You might say “look, the chance of being on track to hit all of events 1-5 by 2043 is really low. This means that in worlds where we’re on track, we’re probably barely on track; whereas in worlds where we’re not on track, we’re often missing it by decades. This makes derailment much easier than rerailment.” Which… yeah, conditional on your numbers for events 1-5, this seems true. But the low likelihood of being on track also means that even very low rerailment probabilities could change your final estimate dramatically—e.g. even 1% for each of the rerailments above would increase your headline estimate by almost an order of magnitude.

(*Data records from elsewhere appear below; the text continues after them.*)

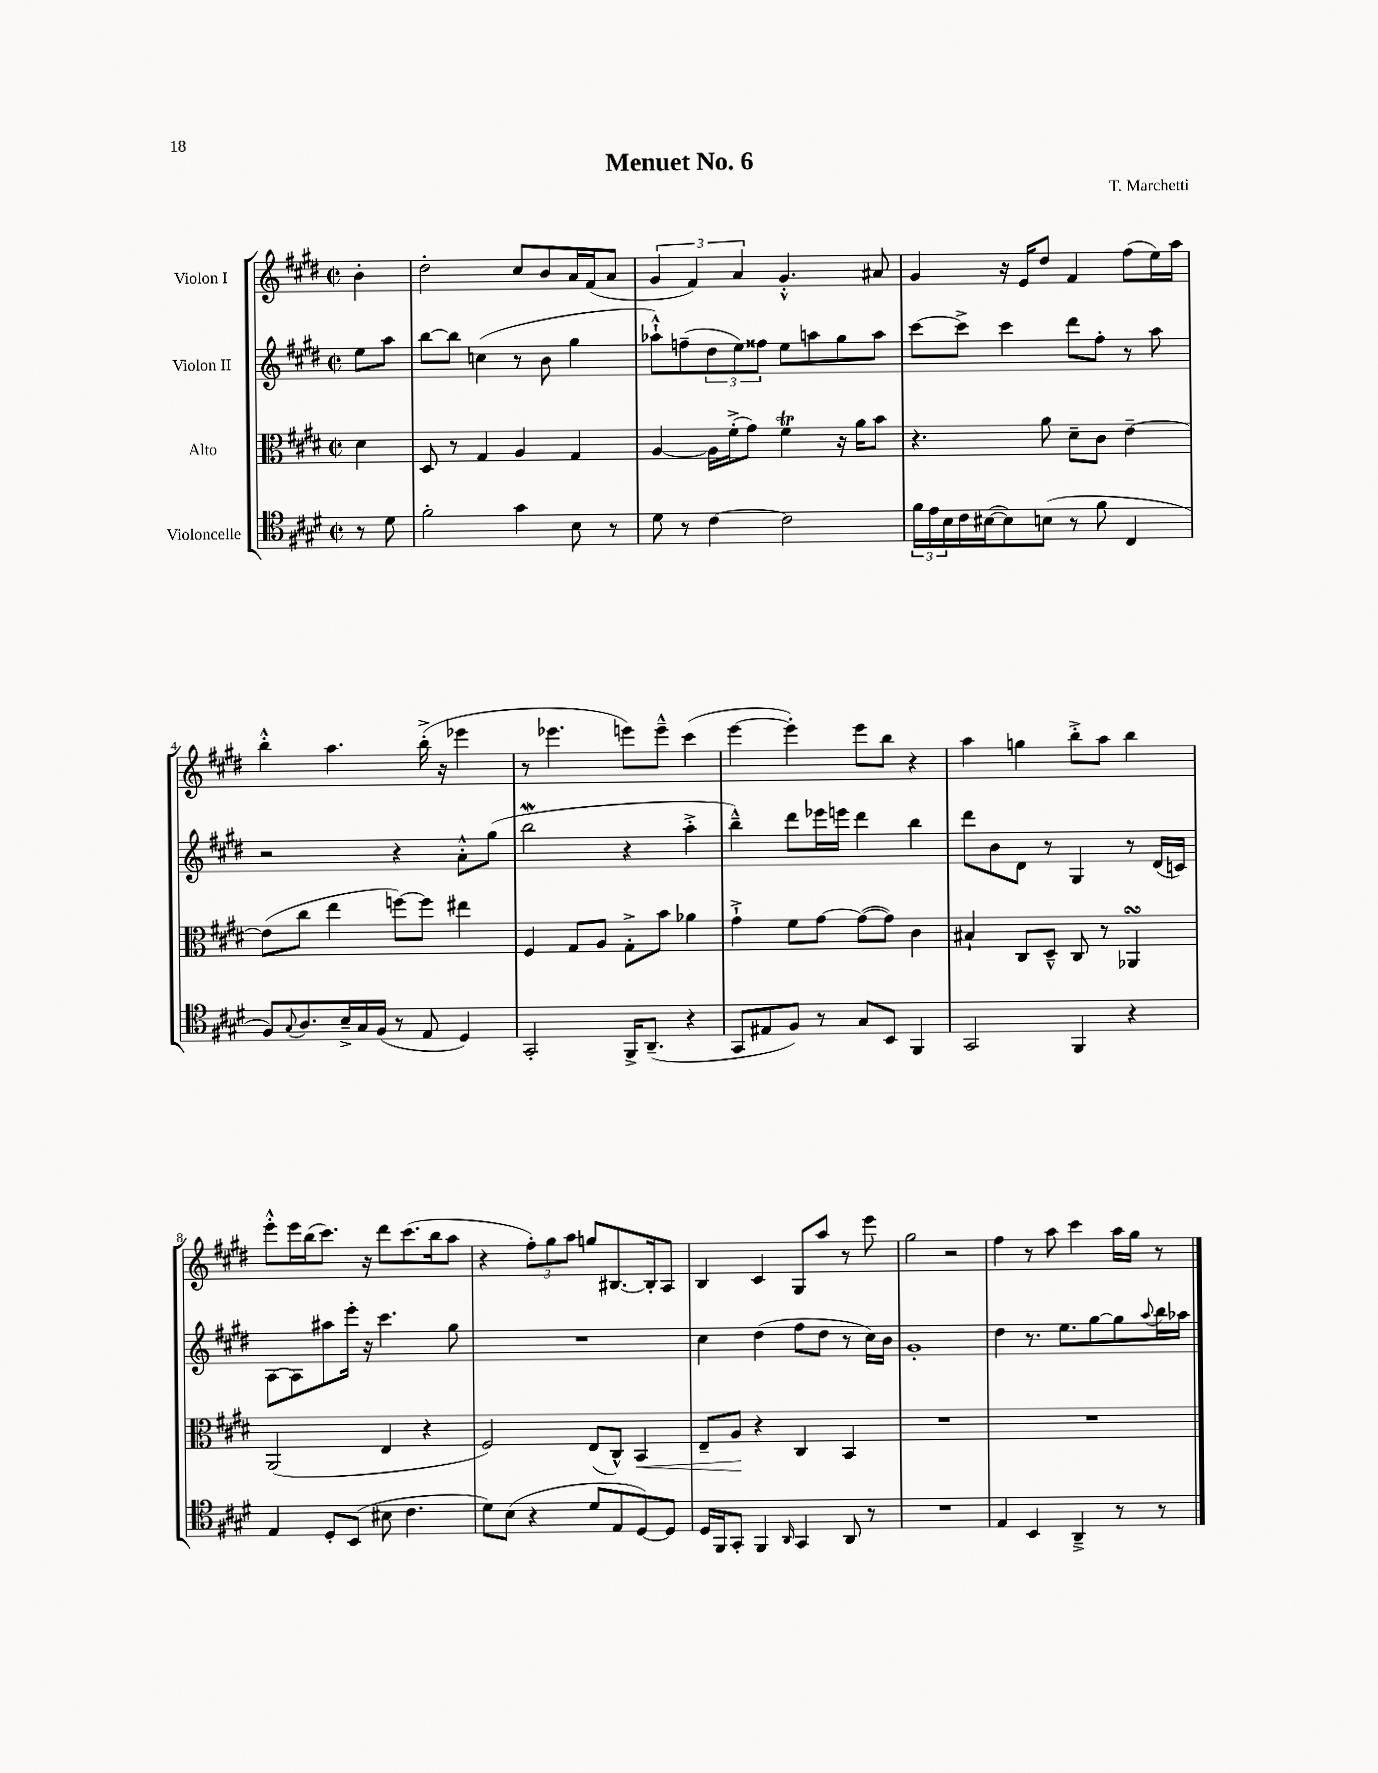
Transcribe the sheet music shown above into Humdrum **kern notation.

**kern	**kern	**kern	**kern
*staff4	*staff3	*staff2	*staff1
*clefC4	*clefC3	*clefG2	*clefG2
*k[f#c#g#d#]	*k[f#c#g#d#]	*k[f#c#g#d#]	*k[f#c#g#d#]
*M2/2	*M2/2	*M2/2	*M2/2
*met(c|)	*met(c|)	*met(c|)	*met(c|)
8r	4d#	8ee	4b'
8d#	.	8aa	.
=	=	=	=
2f#'	8D#	[8bb	2dd#'
.	8r	8bb]	.
.	4G#	(4cc	.
4g#	4A	8r	8cc#
.	.	8b	8b
8B	4G#	4gg#	16a
.	.	.	(16f#
8r	.	.	8a
=	=	=	=
8d#	[4A	8aa-`^^)	6g#
8r	.	(8ff~	.
.	.	.	6f#)
[4c#	16A]	12dd#	.
.	(16f#'^	.	.
.	.	12ee)	6a
.	8g#)	.	.
.	.	12ff##	.
2c#]	4f#	8ee	4.g#'^^
.	.	8aa	.
.	16r	8gg#	.
.	16a	.	.
.	8b	8aa	8a#
=	=	=	=
24f#	4.r	[8ccc#	4g#
24e	.	.	.
24B	.	.	.
16c#	.	8ccc#^]	.
([16B#	.	.	.
8B#])	.	4ccc#	16r
.	.	.	16e
(8B	8a	.	8dd#
8r	8d#~	8ddd#	4f#
8f#	8c#	8ff#'	.
4C#	[4e~	8r	(8ff#
.	.	8aa	16ee)
.	.	.	16aa
=	=	=	=
8F#)	(8e]	2r	4bb'^^
8qqG#	.	.	.
8.A	8cc#	.	.
.	4ee	.	4.aa
16B~^	.	.	.
16G#	.	.	.
(16F#	.	.	.
8r	[8ff)	4r	.
8E	8ff]	.	(16bb'^
.	.	.	16r
4D#)	4ee#	8a'^^	4eee-
.	.	(8gg#	.
=	=	=	=
2GG#'	4F#	2bb	8r
.	.	.	4.eee-
.	8G#	.	.
.	8A	.	.
16FF#^	8G#'^	4r	8eee)
(8.AA~	.	.	.
.	8b	.	8eee~^^
4r	4a-	4aa'^	(4ccc#
=	=	=	=
8GG#	4g#`^	4bb~^^)	[4eee
8E#	.	.	.
8F#)	8f#	8ddd#	4eee'])
8r	[8g#	16eee-	.
.	.	16eee	.
8G#	(8g#_	4ddd#	8eee
8BB	8g#])	.	8bb
4FF#	4c#	4bb	4r
=	=	=	=
2GG#	4B#`	8ddd#	4aa
.	.	8b	.
.	8C#	8d#	4gg
.	8D#~^^	8r	.
4FF#	8C#	4G#	8bb'^
.	8r	.	8aa
4r	4AA-	8r	4bb
.	.	(16d#	.
.	.	16c)	.
=	=	=	=
4E	(2AA	[8A	8eee'^^
.	.	8A]	16eee
.	.	.	(16bb
8D#'	.	8aa#	8.ccc#)
(8BB	.	16eee'	.
.	.	16r	16r
8B#	4E	4.ccc#	8ddd#
4.c#	.	.	(8.ccc#
.	4r	.	.
.	.	.	16bb
.	.	8gg#	8aa
=	=	=	=
8d#)	2F#)	1r	4r
(8B	.	.	.
4r	.	.	12ff#')
.	.	.	12gg#
.	.	.	12aa
8d#	(8E	.	8gg
8E	8C#^^)	.	[8.B#
[8D#)	4BB	.	.
.	.	.	16B#']
8D#]	.	.	8A
=	=	=	=
16D#	8E~	4cc#	4B
16FF#	.	.	.
8GG#'	8A	.	.
4FF#	4r	(4dd#	4c#
16qqAA	.	.	.
4GG#	4C#	8ff#	8G#
.	.	8dd#	8aa
8AA	4BB	8r	8r
8r	.	16cc#)	8eee
.	.	16b	.
=	=	=	=
1r	1r	1g#'	2gg#
.	.	.	2r
=	=	=	=
4E	1r	4dd#	4ff#
4BB	.	8.r	8r
.	.	.	8aa
.	.	8.ee	.
4AA~^	.	.	4ccc#
.	.	[8gg#	.
8r	.	8gg#]	16aa
.	.	.	16gg#
.	.	8qqaa	.
8r	.	16bb	8r
.	.	16aa-	.
==	==	==	==
*-	*-	*-	*-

And I do think that many people would interpret a headline claim of “<1%” as pretty different from “around 3%”.
Having said that, speaking for myself, I don’t care very much about <1% vs 3%; I care about 3% vs 30% vs 60%. The difference between those is going to primarily depend on events 1-5, not on derailments or rerailments. I have been trying to avoid getting into the weeds on that, since everyone else has been doing so already. So I’ll just say the following: to me, events 1-5 all look pretty closely related. “Way better algorithms” and “far more rapid learning” and “cheaper inference” and “better robotic control” all seem in some sense to be different facets of a single underlying trend; and chip + power production will both contribute to that trend and also be boosted by that trend. And so, because of this, it seems likely to me that there are alternative factorizations which are less disjoint and therefore get very different results. I think this was what Paul was getting at, but that discussion didn’t seem super productive, so if I wanted to engage more with it a better approach might be to just come up with my own alternative factorization and then argue about whether it’s better or worse than yours. But this comment is already too long so will leave it be for now.
Great comment. We didn’t explicitly allocate probability to those scenarios, and if you do, you end up with much higher numbers. Very reasonable to do so.